TokenEx can tokenize, and thus de-identify, individually identifiable health information–a subset of protected health information—that includes demographic information collected from individuals, such as social security number, patient number, and medical images, as well as non-health data such as IP addresses and postal codes. In some cases, tokenization can be used to tokenize and de-identify the entire data set. Unlike payment card and financial information, ePHI is very complex and includes many deviations across disparate systems. TokenEx helps solve this dilemma by being able to tokenize any data set using consistent schemas to protect data integrity.
In today’s diverse healthcare environments, it is common to encounter systems that cannot be adequately protected with preventative security controls. It may be legacy medical equipment that requires Windows XP to function or a vendor-managed system that for technical reasons is required to be configured in an insecure manner.
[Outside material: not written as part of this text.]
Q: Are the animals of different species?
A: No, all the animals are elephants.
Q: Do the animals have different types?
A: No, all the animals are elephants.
Lacking the ability to apply basic security hardening configurations to these systems, healthcare organizations are relying more on system isolation controls to limit the damage of a breach of these highly vulnerable systems. Tokenization of data stored on these highly vulnerable systems can be a Covered Entity’s saving grace, protecting the organization of risk that these systems pose if breached. A compromise of these systems will only expose the tokenized data to an attacker and not the underlying ePHI.
Tokenization can also be used to limit the risk posed by rogue system administrators. System administrators are the most highly privileged users in IT organizations, yet they usually do not have the need to view protected health information. A rogue system administrator—whether their intent is malicious in nature or simply driven by curiosity—can abuse their privilege and view sensitive PHI about a targeted individual. Tokenization of the data will prevent unauthorized access of ePHI by rogue system administrators. A database administrator, for example, will only see tokenized data instead of the identity patient’s personal health record.
TokenEx has successfully de-identified ePHI data for organizations using tokenization. These organizations securely send identifiable data to the TokenEx Data Security Platform where the identifiable elements of the sensitive data are tokenized and returned to the organization for research, analysis, storage, and other uses.